Genève - Au terme de leurs travaux, quelque 500 dissidents, militants des droits de l'homme et ONG réunis à Genève ont condamné la censure de l'internet imposée par plusieurs pays. Ils s'inquiètent du fait que l'accès au réseau soit de plus en plus menacé.
Dans une Déclaration sur la liberté de l'Internet, adoptée mardi soir, les participants condamnent le Bélarus, la Birmanie, la Chine, Cuba, l'Egypte, l'Ethiopie, l'Iran, la Corée du Nord, l'Arabie saoudite, la Syrie, la Tunisie, le Turménistan, l'Ouzbékistan et le Vietnam.

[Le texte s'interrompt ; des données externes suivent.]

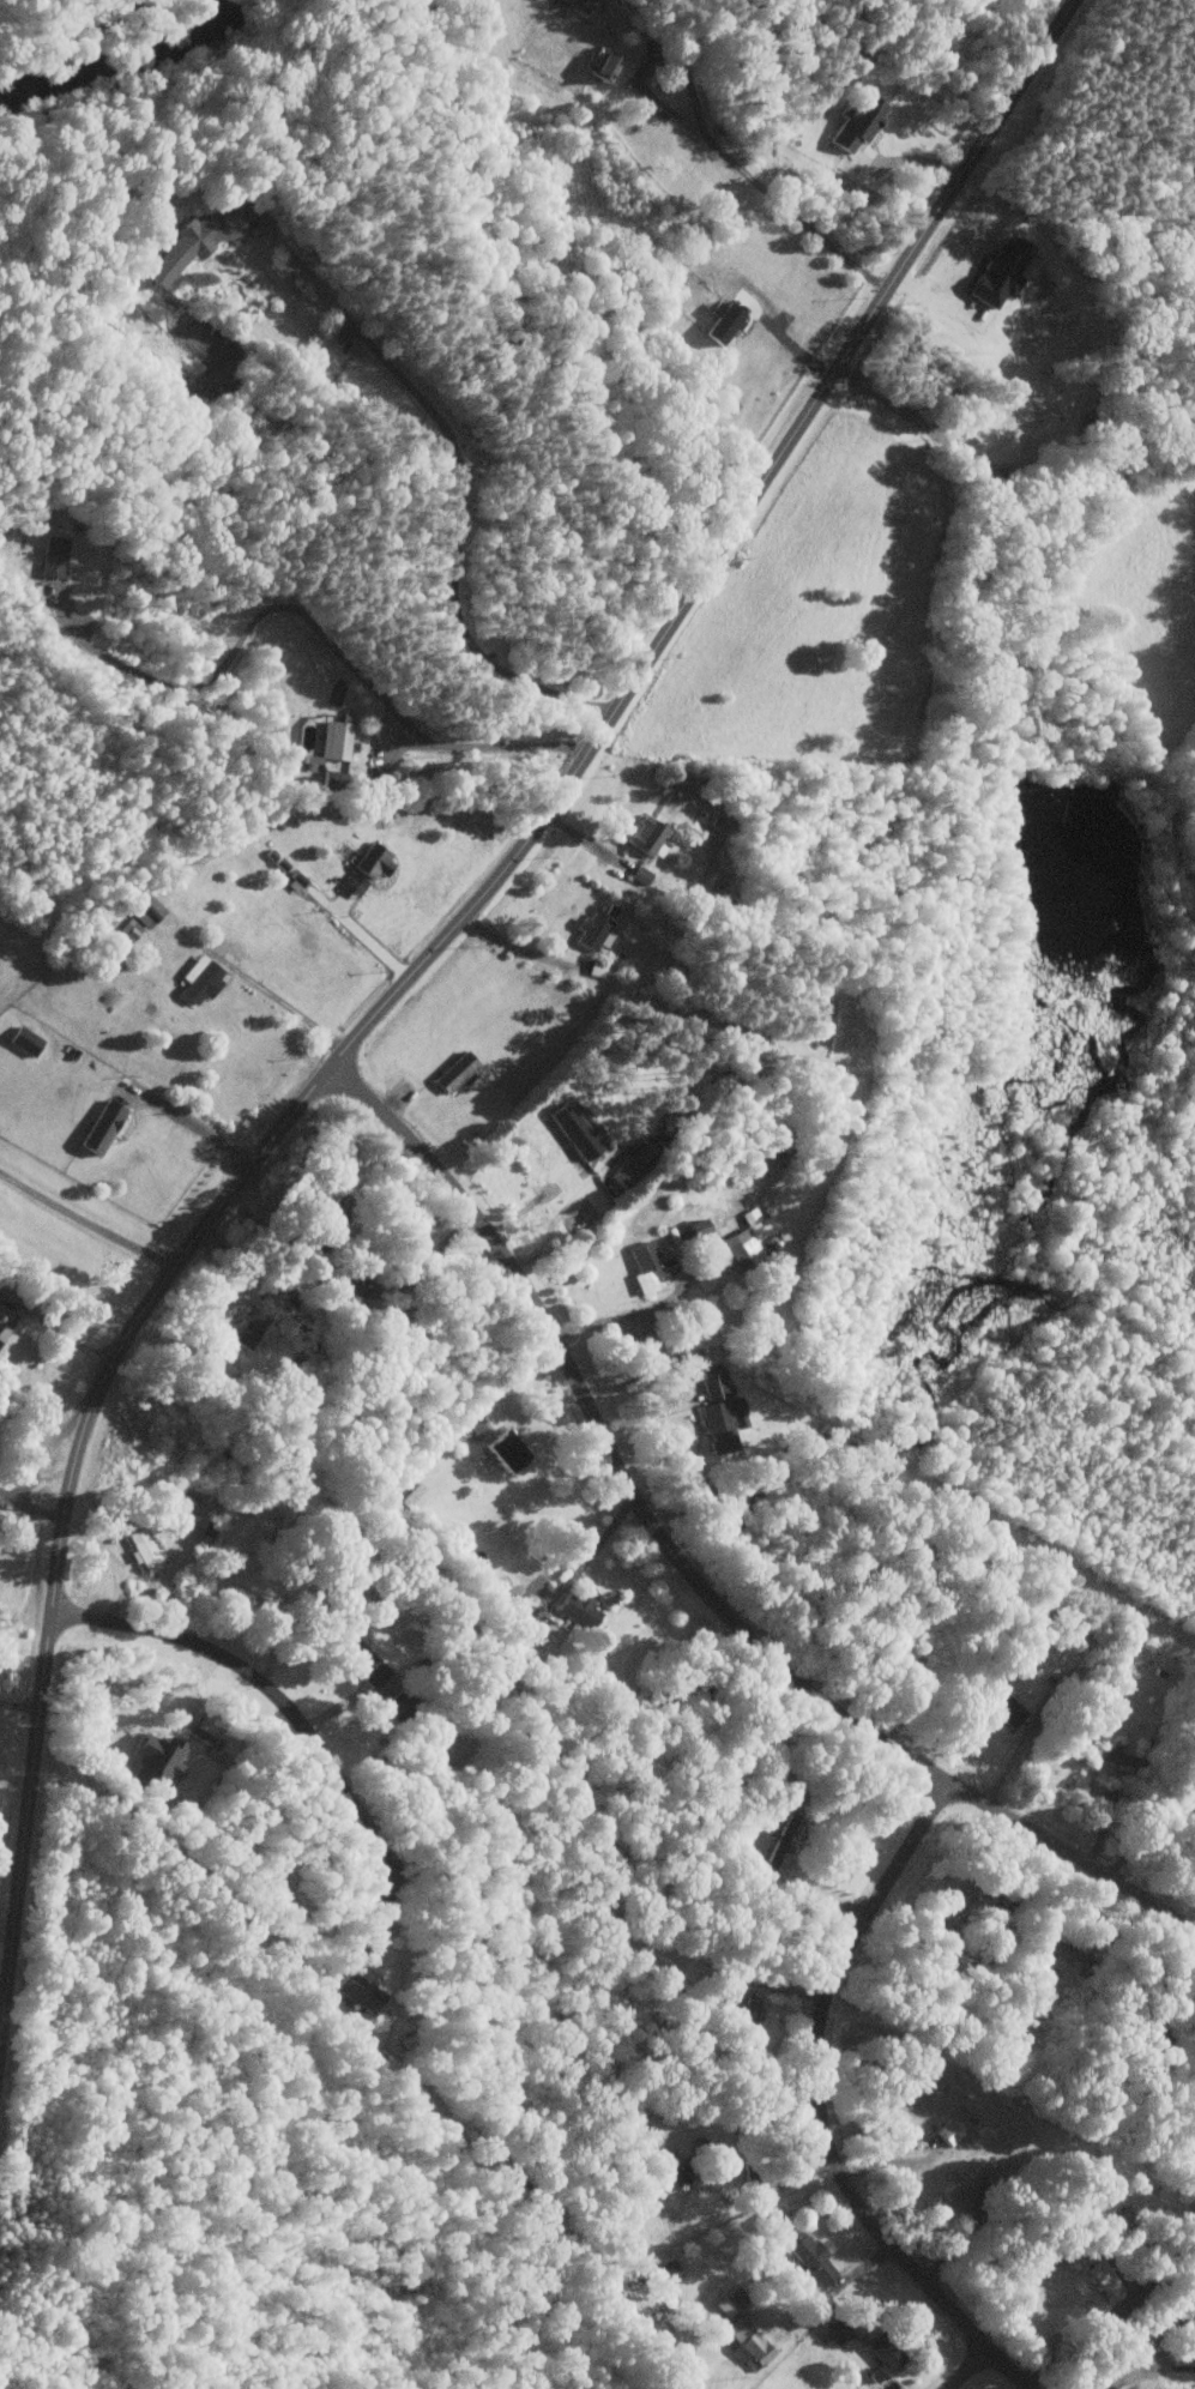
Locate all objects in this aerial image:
building: (580, 4)
building: (604, 64)
building: (858, 123)
road: (714, 142)
building: (194, 242)
building: (725, 324)
road: (786, 339)
road: (885, 403)
road: (460, 484)
building: (53, 557)
road: (312, 624)
building: (336, 740)
building: (646, 836)
building: (368, 869)
building: (149, 913)
building: (594, 929)
building: (129, 931)
road: (367, 933)
road: (517, 949)
road: (413, 972)
building: (201, 980)
road: (289, 1005)
building: (26, 1041)
building: (456, 1073)
road: (194, 1126)
building: (103, 1128)
building: (575, 1132)
building: (635, 1165)
road: (557, 1217)
road: (86, 1218)
building: (753, 1234)
building: (647, 1267)
road: (625, 1315)
building: (249, 1327)
road: (57, 1328)
road: (503, 1375)
building: (720, 1410)
building: (505, 1450)
road: (43, 1452)
road: (30, 1506)
building: (144, 1549)
road: (114, 1562)
road: (687, 1572)
road: (570, 1583)
building: (580, 1608)
building: (359, 1661)
road: (271, 1693)
building: (1002, 1705)
road: (19, 1706)
building: (157, 1759)
building: (1120, 1759)
road: (14, 1780)
road: (1147, 1835)
road: (10, 1865)
building: (358, 1990)
road: (819, 2105)
building: (678, 2171)
road: (777, 2189)
building: (808, 2253)
building: (666, 2274)
building: (1105, 2280)
building: (730, 2301)
building: (745, 2341)
building: (886, 2352)
road: (968, 2369)
road: (1139, 2373)
building: (1194, 2388)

Tous ces pays "censurent l'internet en bloquant des sites web, en surveillant les recherches sur le web, en intimidant ses utilisateurs", dénonce mercredi un communiqué des organisateurs de la réunion, quelque 25 ONG, dont UN Watch et Freedom House.
Ils demandent au Conseil des droits de l'homme de soutenir cette Déclaration et de défendre la liberté de circulation des informations sur internet.
Chine, Cuba, Iran
La Déclaration s'inquiète notamment de la saisie d'ordinateurs, de l'emprisonnement de blogeurs, du blocage de sites web par les autorités chinoises. Elle dénonce les restrictions d'accès "presque totales" à internet à Cuba.
Le texte condamne également les tentatives des autorités de Téhéran de supprimer la libre ciculation des informations sur le Net en bloquant le trafic et les messageries et en créant une police spécialisée pour surveiller ceux qui dénoncent le régime iranien.
La Déclaration demande en outre aux fournisseurs de services internet de ne pas "être complices" de violations des droits de l'homme et à tous les pays développés de ne pas exporter des technologies qui peuvent être utilisées pour censurer le réseau des réseaux.
Caspian Makan, le fiancé de la manifestante iranienne tuée le 20 juin à Téhéran, Neda Agha-Soltan, a lancé un appel aux pays membres de l'ONU pour qu'ils n'élisent pas l'Iran au Conseil des droits de l'homme, lors de l'élection prévue en mai. "Cette élection légitimera les crimes du régime de Téhéran", a affirmé le militant, réfugié au Canada.